* [Your task]:
Extract the lines of text from every one of the records below and repeat them word for word, with no changes.

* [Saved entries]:
########

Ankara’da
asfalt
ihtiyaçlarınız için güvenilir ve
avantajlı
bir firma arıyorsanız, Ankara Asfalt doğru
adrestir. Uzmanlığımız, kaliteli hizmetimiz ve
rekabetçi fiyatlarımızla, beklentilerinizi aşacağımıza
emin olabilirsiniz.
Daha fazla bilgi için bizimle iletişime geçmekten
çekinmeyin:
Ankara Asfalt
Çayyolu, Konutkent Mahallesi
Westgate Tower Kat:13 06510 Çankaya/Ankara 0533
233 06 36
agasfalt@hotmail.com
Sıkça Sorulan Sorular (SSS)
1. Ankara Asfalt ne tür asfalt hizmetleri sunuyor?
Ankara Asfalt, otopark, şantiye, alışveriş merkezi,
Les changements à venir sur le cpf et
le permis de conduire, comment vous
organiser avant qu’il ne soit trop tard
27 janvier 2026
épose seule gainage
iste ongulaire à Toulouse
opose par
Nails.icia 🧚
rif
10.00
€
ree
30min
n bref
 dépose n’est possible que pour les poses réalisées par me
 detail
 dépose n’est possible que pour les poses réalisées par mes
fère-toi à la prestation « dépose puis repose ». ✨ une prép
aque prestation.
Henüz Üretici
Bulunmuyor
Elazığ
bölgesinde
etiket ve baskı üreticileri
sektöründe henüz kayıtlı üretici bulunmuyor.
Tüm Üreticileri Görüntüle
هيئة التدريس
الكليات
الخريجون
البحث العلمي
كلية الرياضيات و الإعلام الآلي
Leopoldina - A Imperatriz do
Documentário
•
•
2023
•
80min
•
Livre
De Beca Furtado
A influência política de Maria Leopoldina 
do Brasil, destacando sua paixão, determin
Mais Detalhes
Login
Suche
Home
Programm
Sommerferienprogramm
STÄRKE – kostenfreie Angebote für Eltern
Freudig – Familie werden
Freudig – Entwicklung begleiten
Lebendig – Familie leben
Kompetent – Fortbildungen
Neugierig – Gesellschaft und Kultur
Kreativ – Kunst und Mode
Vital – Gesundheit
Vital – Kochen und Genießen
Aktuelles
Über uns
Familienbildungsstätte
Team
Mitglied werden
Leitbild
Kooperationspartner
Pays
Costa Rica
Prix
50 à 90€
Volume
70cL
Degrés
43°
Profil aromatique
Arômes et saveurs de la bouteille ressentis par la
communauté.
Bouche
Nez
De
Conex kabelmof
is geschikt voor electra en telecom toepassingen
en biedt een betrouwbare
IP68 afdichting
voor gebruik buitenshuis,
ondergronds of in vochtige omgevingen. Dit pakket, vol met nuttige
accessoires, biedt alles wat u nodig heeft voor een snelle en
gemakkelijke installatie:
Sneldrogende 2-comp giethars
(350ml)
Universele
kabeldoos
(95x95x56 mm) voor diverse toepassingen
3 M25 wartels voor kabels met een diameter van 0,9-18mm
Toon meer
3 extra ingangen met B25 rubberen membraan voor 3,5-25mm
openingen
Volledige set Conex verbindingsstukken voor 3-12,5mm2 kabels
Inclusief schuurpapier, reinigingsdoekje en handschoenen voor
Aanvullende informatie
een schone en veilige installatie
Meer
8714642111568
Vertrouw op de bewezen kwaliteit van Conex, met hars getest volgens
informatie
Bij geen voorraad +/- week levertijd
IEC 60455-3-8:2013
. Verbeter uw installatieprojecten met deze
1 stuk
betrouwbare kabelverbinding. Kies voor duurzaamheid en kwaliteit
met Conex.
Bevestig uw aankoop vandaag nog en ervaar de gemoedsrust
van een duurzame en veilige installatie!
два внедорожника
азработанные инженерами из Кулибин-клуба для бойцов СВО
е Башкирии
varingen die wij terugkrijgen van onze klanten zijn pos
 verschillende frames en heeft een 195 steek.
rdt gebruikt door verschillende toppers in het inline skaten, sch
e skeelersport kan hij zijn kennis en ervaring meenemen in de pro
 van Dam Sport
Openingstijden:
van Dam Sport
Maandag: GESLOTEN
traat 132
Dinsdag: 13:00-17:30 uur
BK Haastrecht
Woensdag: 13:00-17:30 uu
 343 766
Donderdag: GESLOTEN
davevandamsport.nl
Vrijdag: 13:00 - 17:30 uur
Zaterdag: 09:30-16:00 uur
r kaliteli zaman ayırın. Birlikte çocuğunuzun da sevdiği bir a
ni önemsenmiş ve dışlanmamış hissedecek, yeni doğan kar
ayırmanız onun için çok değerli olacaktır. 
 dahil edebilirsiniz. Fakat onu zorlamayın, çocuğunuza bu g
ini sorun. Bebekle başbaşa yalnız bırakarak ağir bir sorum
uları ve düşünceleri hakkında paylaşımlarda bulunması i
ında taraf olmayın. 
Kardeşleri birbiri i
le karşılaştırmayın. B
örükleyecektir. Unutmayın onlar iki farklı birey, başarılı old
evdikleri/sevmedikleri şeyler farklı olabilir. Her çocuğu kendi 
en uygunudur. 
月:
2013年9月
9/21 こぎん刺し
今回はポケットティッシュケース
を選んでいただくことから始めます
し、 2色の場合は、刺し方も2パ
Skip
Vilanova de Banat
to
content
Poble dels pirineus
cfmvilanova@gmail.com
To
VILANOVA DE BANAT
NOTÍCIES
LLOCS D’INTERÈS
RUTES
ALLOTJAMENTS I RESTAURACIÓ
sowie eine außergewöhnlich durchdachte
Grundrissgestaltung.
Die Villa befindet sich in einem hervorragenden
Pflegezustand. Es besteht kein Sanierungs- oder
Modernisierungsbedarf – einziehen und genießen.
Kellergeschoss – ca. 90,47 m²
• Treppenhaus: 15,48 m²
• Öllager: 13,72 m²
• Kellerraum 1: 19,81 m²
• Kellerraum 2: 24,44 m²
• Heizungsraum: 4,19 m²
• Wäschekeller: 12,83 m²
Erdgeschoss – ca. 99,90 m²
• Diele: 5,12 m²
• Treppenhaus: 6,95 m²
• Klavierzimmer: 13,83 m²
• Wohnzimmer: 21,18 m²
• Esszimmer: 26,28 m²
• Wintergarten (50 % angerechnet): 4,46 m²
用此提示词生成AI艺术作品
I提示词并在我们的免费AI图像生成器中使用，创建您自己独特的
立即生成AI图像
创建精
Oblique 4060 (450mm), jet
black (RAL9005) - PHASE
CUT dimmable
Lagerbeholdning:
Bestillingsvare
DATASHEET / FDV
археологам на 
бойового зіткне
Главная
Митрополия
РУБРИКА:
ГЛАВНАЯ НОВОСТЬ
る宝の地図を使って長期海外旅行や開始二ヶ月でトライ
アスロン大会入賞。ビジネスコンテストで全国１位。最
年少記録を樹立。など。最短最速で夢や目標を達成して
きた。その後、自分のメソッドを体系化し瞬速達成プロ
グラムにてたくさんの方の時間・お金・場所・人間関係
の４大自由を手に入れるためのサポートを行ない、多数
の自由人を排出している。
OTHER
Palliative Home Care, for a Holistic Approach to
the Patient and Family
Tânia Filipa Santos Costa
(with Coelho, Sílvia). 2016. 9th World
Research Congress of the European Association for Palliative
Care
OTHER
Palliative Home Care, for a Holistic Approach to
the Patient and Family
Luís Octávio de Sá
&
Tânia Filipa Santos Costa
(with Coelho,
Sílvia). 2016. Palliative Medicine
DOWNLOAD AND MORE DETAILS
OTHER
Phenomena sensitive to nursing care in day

########

* [Finished task]:
Ankara’da
asfalt
ihtiyaçlarınız için güvenilir ve
avantajlı
bir firma arıyorsanız, Ankara Asfalt doğru
adrestir. Uzmanlığımız, kaliteli hizmetimiz ve
rekabetçi fiyatlarımızla, beklentilerinizi aşacağımıza
emin olabilirsiniz.
Daha fazla bilgi için bizimle iletişime geçmekten
çekinmeyin:
Ankara Asfalt
Çayyolu, Konutkent Mahallesi
Westgate Tower Kat:13 06510 Çankaya/Ankara 0533
233 06 36
agasfalt@hotmail.com
Sıkça Sorulan Sorular (SSS)
1. Ankara Asfalt ne tür asfalt hizmetleri sunuyor?
Ankara Asfalt, otopark, şantiye, alışveriş merkezi,
Les changements à venir sur le cpf et
le permis de conduire, comment vous
organiser avant qu’il ne soit trop tard
27 janvier 2026
épose seule gainage
iste ongulaire à Toulouse
opose par
Nails.icia 🧚
rif
10.00
€
ree
30min
n bref
 dépose n’est possible que pour les poses réalisées par me
 detail
 dépose n’est possible que pour les poses réalisées par mes
fère-toi à la prestation « dépose puis repose ». ✨ une prép
aque prestation.
Henüz Üretici
Bulunmuyor
Elazığ
bölgesinde
etiket ve baskı üreticileri
sektöründe henüz kayıtlı üretici bulunmuyor.
Tüm Üreticileri Görüntüle
هيئة التدريس
الكليات
الخريجون
البحث العلمي
كلية الرياضيات و الإعلام الآلي
Leopoldina - A Imperatriz do
Documentário
•
•
2023
•
80min
•
Livre
De Beca Furtado
A influência política de Maria Leopoldina 
do Brasil, destacando sua paixão, determin
Mais Detalhes
Login
Suche
Home
Programm
Sommerferienprogramm
STÄRKE – kostenfreie Angebote für Eltern
Freudig – Familie werden
Freudig – Entwicklung begleiten
Lebendig – Familie leben
Kompetent – Fortbildungen
Neugierig – Gesellschaft und Kultur
Kreativ – Kunst und Mode
Vital – Gesundheit
Vital – Kochen und Genießen
Aktuelles
Über uns
Familienbildungsstätte
Team
Mitglied werden
Leitbild
Kooperationspartner
Pays
Costa Rica
Prix
50 à 90€
Volume
70cL
Degrés
43°
Profil aromatique
Arômes et saveurs de la bouteille ressentis par la
communauté.
Bouche
Nez
De
Conex kabelmof
is geschikt voor electra en telecom toepassingen
en biedt een betrouwbare
IP68 afdichting
voor gebruik buitenshuis,
ondergronds of in vochtige omgevingen. Dit pakket, vol met nuttige
accessoires, biedt alles wat u nodig heeft voor een snelle en
gemakkelijke installatie:
Sneldrogende 2-comp giethars
(350ml)
Universele
kabeldoos
(95x95x56 mm) voor diverse toepassingen
3 M25 wartels voor kabels met een diameter van 0,9-18mm
Toon meer
3 extra ingangen met B25 rubberen membraan voor 3,5-25mm
openingen
Volledige set Conex verbindingsstukken voor 3-12,5mm2 kabels
Inclusief schuurpapier, reinigingsdoekje en handschoenen voor
Aanvullende informatie
een schone en veilige installatie
Meer
8714642111568
Vertrouw op de bewezen kwaliteit van Conex, met hars getest volgens
informatie
Bij geen voorraad +/- week levertijd
IEC 60455-3-8:2013
. Verbeter uw installatieprojecten met deze
1 stuk
betrouwbare kabelverbinding. Kies voor duurzaamheid en kwaliteit
met Conex.
Bevestig uw aankoop vandaag nog en ervaar de gemoedsrust
van een duurzame en veilige installatie!
два внедорожника
азработанные инженерами из Кулибин-клуба для бойцов СВО
е Башкирии
varingen die wij terugkrijgen van onze klanten zijn pos
 verschillende frames en heeft een 195 steek.
rdt gebruikt door verschillende toppers in het inline skaten, sch
e skeelersport kan hij zijn kennis en ervaring meenemen in de pro
 van Dam Sport
Openingstijden:
van Dam Sport
Maandag: GESLOTEN
traat 132
Dinsdag: 13:00-17:30 uur
BK Haastrecht
Woensdag: 13:00-17:30 uu
 343 766
Donderdag: GESLOTEN
davevandamsport.nl
Vrijdag: 13:00 - 17:30 uur
Zaterdag: 09:30-16:00 uur
r kaliteli zaman ayırın. Birlikte çocuğunuzun da sevdiği bir a
ni önemsenmiş ve dışlanmamış hissedecek, yeni doğan kar
ayırmanız onun için çok değerli olacaktır. 
 dahil edebilirsiniz. Fakat onu zorlamayın, çocuğunuza bu g
ini sorun. Bebekle başbaşa yalnız bırakarak ağir bir sorum
uları ve düşünceleri hakkında paylaşımlarda bulunması i
ında taraf olmayın. 
Kardeşleri birbiri i
le karşılaştırmayın. B
örükleyecektir. Unutmayın onlar iki farklı birey, başarılı old
evdikleri/sevmedikleri şeyler farklı olabilir. Her çocuğu kendi 
en uygunudur. 
月:
2013年9月
9/21 こぎん刺し
今回はポケットティッシュケース
を選んでいただくことから始めます
し、 2色の場合は、刺し方も2パ
Skip
Vilanova de Banat
to
content
Poble dels pirineus
cfmvilanova@gmail.com
To
VILANOVA DE BANAT
NOTÍCIES
LLOCS D’INTERÈS
RUTES
ALLOTJAMENTS I RESTAURACIÓ
sowie eine außergewöhnlich durchdachte
Grundrissgestaltung.
Die Villa befindet sich in einem hervorragenden
Pflegezustand. Es besteht kein Sanierungs- oder
Modernisierungsbedarf – einziehen und genießen.
Kellergeschoss – ca. 90,47 m²
• Treppenhaus: 15,48 m²
• Öllager: 13,72 m²
• Kellerraum 1: 19,81 m²
• Kellerraum 2: 24,44 m²
• Heizungsraum: 4,19 m²
• Wäschekeller: 12,83 m²
Erdgeschoss – ca. 99,90 m²
• Diele: 5,12 m²
• Treppenhaus: 6,95 m²
• Klavierzimmer: 13,83 m²
• Wohnzimmer: 21,18 m²
• Esszimmer: 26,28 m²
• Wintergarten (50 % angerechnet): 4,46 m²
用此提示词生成AI艺术作品
I提示词并在我们的免费AI图像生成器中使用，创建您自己独特的
立即生成AI图像
创建精
Oblique 4060 (450mm), jet
black (RAL9005) - PHASE
CUT dimmable
Lagerbeholdning:
Bestillingsvare
DATASHEET / FDV
археологам на 
бойового зіткне
Главная
Митрополия
РУБРИКА:
ГЛАВНАЯ НОВОСТЬ
る宝の地図を使って長期海外旅行や開始二ヶ月でトライ
アスロン大会入賞。ビジネスコンテストで全国１位。最
年少記録を樹立。など。最短最速で夢や目標を達成して
きた。その後、自分のメソッドを体系化し瞬速達成プロ
グラムにてたくさんの方の時間・お金・場所・人間関係
の４大自由を手に入れるためのサポートを行ない、多数
の自由人を排出している。
OTHER
Palliative Home Care, for a Holistic Approach to
the Patient and Family
Tânia Filipa Santos Costa
(with Coelho, Sílvia). 2016. 9th World
Research Congress of the European Association for Palliative
Care
OTHER
Palliative Home Care, for a Holistic Approach to
the Patient and Family
Luís Octávio de Sá
&
Tânia Filipa Santos Costa
(with Coelho,
Sílvia). 2016. Palliative Medicine
DOWNLOAD AND MORE DETAILS
OTHER
Phenomena sensitive to nursing care in day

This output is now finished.